§ **FRAGMENTO PARA LEER**:
+--

Nuevo revés judicial para el Ejecutivo de José Luis Martínez-Almeida. Esta vez ha sido la tasa municipal de basuras la que ha sido rechazada por el Tribunal Superior de Justicia de Madrid, tras estimar los recursos interpuestos por varias instituciones y organizaciones contra la ordenanza fiscal. Así, se declara la nulidad de pleno derecho de esa polémica tasa por la prestación de servicios de gestión de residuos.
Este golpe a la normativa municipal ya se venía mascullando en los despachos de Cibeles casi desde su gestación, toda vez que tanto el alcalde como su equipo se habían mostrado críticos, al tratarse, según han venido repitiendo, de una imposición del Gobierno central.
En cualquier caso, esta vez no sólo ha sido una cuestión formal -como viene siendo habitual en algunas de las ordenanzas o proyectos impulsados por el Ayuntamiento- la que ha echado abajo la medida. La resolución de la Sección Novena de la Sala de lo Contencioso-Administrativo habla también de una "infracción sustancial" de las normas que lo rigen (omisión de parte esencial del informe técnico-económico para determinar la tasa) y se refiere a la "omisión de documentación esencial en la información pública". Esta habría vulnerado el derecho de participación, dejando sin efecto, hasta nueva orden, ese texto legislativo.
"No se incorporaron ni publicaron los anexos relativos al estudio de generación de residuos por actividades económicas", documentos que, a juicio de la Sala, resultan imprescindibles para comprender y fiscalizar la cuantificación del tributo.
Y, aunque reconoce que la ordenanza fue aprobada en el contexto de una obligación legal impuesta por la Ley 7/2022 de residuos y suelos contaminados, sustentada en el principio de "quien contamina paga", subraya que no han sido motivados adecuadamente los elementos esenciales de la tasa.
Movilidad Sostenible, aparcamientos del Bernabéu, cocheras...
El tribunal también ha rechazado los argumentos del Ayuntamiento de Madrid sobre que los citados anexos tenían simplemente un carácter "auxiliar o complementario". Sin ellos, no es posible "conocer la trazabilidad de la actividad económica y la carga del sistema". La transparencia del sistema y el control ciudadano "quedan comprometidos".
Uno de los pilares sobre los que se sostiene la sentencia es que no resulta suficiente que la Administración alegue la posibilidad de acceso a la documentación relacionada con la ordenanza "a través de solicitudes individuales". La exigencia legal es que se publique íntegramente durante el periodo de información pública. En los anexos omitidos se podía conocer la atribución de los residuos a las distintas actividades económicas y la configuración de las denominadas zonas homogéneas, clave para el funcionamiento de este impuesto.
Los primeros recibos de esa nueva tasa de basura comenzaron a enviarse el pasado mes de septiembre de 2025, tras una configuración exprés de una cuota que levantó mucha polémica, enfrentando a Gobierno y oposición en cada pleno. En enero, Almeida realizó una modificación del cálculo de la cuota para asociarlo al número de personas que viven en cada domicilio, que son quienes generan los desperdicios asociados a esa tasa.
Se repite, pues, en Cibeles lo vivido con la Ordenanza de Movilidad Sostenible, tumbada el pasado otoño por la justicia, los aparcamientos del entorno del Santiago Bernabéu o, recientemente, el plan urbanístico para las cocheras de Cuatro Caminos.

+--

§ **LÍNEAS APORTADAS**:
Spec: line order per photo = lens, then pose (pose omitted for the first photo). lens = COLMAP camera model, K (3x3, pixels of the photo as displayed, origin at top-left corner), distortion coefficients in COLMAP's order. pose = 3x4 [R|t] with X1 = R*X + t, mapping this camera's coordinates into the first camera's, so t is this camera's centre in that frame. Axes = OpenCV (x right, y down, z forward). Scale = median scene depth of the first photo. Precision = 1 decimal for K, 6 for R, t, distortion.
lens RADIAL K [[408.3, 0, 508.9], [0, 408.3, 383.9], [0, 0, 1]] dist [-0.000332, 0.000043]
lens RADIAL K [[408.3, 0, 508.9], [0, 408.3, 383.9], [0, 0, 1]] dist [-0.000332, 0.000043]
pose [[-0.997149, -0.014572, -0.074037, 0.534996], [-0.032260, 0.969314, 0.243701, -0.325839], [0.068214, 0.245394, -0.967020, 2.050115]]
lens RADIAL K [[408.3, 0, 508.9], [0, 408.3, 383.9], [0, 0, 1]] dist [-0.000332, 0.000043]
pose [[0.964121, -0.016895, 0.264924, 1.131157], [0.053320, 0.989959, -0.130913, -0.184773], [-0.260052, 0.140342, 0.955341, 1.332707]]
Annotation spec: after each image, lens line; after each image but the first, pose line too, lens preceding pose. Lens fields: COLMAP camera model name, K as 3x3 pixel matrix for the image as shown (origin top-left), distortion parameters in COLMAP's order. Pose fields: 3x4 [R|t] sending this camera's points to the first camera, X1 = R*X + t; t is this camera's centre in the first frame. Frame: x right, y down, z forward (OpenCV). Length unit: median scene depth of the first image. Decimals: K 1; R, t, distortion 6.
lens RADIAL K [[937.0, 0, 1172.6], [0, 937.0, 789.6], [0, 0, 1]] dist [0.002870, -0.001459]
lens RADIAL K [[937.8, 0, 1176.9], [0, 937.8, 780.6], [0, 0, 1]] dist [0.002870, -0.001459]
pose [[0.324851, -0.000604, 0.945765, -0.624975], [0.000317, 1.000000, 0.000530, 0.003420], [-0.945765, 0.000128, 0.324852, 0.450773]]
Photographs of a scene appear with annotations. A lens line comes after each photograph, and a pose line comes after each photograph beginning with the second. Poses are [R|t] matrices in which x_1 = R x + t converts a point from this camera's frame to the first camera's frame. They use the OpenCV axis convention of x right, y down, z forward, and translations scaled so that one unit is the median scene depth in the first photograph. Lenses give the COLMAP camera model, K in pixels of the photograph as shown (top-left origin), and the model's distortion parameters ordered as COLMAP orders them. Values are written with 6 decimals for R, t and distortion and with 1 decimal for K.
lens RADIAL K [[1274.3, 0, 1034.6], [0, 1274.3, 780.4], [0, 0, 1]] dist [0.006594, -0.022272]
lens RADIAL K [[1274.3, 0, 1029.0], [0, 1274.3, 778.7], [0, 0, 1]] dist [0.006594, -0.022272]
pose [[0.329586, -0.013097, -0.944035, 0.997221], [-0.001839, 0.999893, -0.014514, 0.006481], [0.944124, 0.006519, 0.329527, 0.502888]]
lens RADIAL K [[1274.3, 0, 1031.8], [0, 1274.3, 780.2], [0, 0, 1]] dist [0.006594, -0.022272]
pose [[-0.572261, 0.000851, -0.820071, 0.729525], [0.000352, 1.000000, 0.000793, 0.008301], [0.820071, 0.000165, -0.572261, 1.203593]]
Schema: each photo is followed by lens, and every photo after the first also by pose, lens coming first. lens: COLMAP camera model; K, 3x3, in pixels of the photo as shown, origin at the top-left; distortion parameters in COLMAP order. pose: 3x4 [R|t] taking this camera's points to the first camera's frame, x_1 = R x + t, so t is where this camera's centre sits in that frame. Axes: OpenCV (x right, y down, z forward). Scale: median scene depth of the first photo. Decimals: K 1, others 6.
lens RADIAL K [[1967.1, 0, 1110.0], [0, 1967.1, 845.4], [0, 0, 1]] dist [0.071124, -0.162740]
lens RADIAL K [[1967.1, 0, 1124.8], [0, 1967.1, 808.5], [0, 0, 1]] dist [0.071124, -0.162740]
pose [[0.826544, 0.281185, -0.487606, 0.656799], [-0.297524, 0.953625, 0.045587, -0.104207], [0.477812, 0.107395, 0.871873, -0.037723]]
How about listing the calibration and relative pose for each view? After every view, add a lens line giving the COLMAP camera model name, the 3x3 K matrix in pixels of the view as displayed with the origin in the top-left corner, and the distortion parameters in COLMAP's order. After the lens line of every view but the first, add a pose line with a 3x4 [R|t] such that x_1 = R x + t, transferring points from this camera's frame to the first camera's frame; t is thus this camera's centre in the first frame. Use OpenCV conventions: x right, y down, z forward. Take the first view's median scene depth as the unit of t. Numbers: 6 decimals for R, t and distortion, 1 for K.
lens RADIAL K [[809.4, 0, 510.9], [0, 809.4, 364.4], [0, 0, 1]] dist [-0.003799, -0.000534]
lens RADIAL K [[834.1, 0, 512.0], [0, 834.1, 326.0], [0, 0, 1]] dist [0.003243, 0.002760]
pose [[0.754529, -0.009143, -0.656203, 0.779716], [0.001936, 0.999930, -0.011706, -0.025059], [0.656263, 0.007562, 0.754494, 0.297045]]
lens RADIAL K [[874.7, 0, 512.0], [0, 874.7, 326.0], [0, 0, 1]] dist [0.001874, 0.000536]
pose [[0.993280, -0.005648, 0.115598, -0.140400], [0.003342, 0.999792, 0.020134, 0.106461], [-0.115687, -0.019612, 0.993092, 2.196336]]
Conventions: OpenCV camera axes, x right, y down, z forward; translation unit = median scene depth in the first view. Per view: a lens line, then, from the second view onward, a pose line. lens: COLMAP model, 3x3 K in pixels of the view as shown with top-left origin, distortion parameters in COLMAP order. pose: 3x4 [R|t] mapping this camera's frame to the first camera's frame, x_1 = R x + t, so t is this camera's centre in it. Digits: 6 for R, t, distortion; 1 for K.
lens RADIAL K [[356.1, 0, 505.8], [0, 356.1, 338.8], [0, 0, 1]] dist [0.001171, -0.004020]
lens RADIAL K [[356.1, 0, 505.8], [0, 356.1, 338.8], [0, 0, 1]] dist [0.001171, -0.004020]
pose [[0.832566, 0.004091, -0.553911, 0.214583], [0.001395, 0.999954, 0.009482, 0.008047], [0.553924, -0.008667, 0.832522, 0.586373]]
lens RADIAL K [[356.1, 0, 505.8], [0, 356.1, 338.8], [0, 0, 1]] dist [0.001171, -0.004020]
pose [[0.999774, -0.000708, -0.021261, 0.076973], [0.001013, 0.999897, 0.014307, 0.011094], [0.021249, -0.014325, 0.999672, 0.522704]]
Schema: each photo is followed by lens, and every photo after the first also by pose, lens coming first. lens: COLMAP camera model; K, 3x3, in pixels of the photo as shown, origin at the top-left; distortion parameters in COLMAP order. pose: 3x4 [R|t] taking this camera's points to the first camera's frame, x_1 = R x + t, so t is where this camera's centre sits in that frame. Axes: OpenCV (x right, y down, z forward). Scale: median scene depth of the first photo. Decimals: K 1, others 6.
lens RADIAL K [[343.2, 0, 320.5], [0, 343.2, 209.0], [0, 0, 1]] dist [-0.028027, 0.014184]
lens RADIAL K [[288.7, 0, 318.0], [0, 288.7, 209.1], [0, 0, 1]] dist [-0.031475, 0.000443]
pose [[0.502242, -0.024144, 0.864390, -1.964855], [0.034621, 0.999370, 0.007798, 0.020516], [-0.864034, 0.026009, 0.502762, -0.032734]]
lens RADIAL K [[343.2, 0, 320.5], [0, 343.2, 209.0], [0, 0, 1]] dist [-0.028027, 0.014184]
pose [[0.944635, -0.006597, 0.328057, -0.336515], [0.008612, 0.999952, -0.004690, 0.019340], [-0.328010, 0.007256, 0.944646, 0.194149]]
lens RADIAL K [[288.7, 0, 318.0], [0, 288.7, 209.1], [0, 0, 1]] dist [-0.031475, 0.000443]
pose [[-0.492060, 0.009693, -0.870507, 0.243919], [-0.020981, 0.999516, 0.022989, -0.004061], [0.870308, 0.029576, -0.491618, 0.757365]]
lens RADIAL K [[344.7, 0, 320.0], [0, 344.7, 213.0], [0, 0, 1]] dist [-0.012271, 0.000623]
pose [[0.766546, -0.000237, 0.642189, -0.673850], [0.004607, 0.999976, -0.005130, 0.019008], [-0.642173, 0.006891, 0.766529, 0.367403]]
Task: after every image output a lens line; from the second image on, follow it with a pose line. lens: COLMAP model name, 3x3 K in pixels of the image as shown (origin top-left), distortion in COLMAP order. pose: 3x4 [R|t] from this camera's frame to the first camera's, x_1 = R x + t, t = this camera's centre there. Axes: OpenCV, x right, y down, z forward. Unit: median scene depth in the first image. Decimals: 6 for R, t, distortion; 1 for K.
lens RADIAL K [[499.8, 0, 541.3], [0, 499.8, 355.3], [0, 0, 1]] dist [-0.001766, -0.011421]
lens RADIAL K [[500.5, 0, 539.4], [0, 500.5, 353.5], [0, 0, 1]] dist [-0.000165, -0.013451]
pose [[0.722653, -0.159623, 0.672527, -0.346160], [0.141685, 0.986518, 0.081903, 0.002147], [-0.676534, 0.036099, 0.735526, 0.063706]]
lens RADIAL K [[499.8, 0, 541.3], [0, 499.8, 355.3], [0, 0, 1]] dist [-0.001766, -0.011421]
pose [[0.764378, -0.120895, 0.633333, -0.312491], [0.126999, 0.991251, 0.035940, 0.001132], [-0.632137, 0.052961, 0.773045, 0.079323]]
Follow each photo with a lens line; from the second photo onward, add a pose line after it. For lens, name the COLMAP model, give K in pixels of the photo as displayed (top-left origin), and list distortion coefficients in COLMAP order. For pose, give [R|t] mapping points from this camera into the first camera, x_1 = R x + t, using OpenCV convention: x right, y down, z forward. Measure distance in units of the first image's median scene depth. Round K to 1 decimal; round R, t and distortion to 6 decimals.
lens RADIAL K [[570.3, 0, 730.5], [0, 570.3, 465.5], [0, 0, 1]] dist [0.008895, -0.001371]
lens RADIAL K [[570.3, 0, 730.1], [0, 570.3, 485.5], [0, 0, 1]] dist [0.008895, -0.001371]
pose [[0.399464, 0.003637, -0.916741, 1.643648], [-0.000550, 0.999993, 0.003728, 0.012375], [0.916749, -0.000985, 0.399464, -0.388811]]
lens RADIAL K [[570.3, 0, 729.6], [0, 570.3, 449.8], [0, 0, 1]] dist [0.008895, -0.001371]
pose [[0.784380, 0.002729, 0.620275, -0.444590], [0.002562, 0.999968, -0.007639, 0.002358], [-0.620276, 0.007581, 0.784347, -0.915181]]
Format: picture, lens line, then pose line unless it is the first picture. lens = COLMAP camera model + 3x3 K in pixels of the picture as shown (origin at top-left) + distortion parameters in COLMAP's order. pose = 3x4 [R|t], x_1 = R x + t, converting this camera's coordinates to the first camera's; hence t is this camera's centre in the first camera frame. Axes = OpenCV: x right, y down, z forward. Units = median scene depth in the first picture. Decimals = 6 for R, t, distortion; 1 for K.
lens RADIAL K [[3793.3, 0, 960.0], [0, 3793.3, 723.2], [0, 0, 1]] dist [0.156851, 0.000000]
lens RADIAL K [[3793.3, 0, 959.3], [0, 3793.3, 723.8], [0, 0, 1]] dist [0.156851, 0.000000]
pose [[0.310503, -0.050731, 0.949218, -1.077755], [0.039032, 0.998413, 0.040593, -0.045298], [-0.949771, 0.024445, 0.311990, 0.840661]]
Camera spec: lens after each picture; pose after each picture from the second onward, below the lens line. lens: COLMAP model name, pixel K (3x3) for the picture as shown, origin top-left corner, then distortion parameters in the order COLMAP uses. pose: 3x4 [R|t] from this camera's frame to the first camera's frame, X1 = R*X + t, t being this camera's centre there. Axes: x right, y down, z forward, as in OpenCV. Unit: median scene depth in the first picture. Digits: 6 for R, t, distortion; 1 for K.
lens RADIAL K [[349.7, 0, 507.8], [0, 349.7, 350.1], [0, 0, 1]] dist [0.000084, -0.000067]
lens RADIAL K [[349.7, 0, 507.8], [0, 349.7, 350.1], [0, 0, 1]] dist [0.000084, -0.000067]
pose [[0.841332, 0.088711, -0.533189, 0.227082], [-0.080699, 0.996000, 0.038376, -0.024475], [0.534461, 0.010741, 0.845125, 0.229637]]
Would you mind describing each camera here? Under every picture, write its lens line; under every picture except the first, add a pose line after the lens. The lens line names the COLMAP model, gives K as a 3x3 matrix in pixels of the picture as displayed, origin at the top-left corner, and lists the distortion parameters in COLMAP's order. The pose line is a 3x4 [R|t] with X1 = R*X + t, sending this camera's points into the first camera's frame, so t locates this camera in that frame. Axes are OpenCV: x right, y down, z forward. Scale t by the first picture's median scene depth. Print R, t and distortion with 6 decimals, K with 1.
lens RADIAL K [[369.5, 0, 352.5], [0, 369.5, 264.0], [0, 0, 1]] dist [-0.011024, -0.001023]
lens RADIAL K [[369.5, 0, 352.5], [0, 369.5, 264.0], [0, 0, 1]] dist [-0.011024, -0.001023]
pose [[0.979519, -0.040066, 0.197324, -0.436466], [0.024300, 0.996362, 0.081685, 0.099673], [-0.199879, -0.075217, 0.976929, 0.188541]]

+--

§ **INTÉNTALO**:
Responde, por favor, estas preguntas sobre el texto de la tasa de basuras:
(a) ¿Qué tribunal declaró la nulidad de la tasa?
(b) ¿Qué ley impuso la obligación legal en cuyo contexto se aprobó la ordenanza?
(c) ¿En qué mes y año comenzaron a enviarse los primeros recibos de la tasa?

§ **RESPUESTA ESCRITA**:
(a) El Tribunal Superior de Justicia de Madrid.
(b) La Ley 7/2022 de residuos y suelos contaminados.
(c) En septiembre de 2025.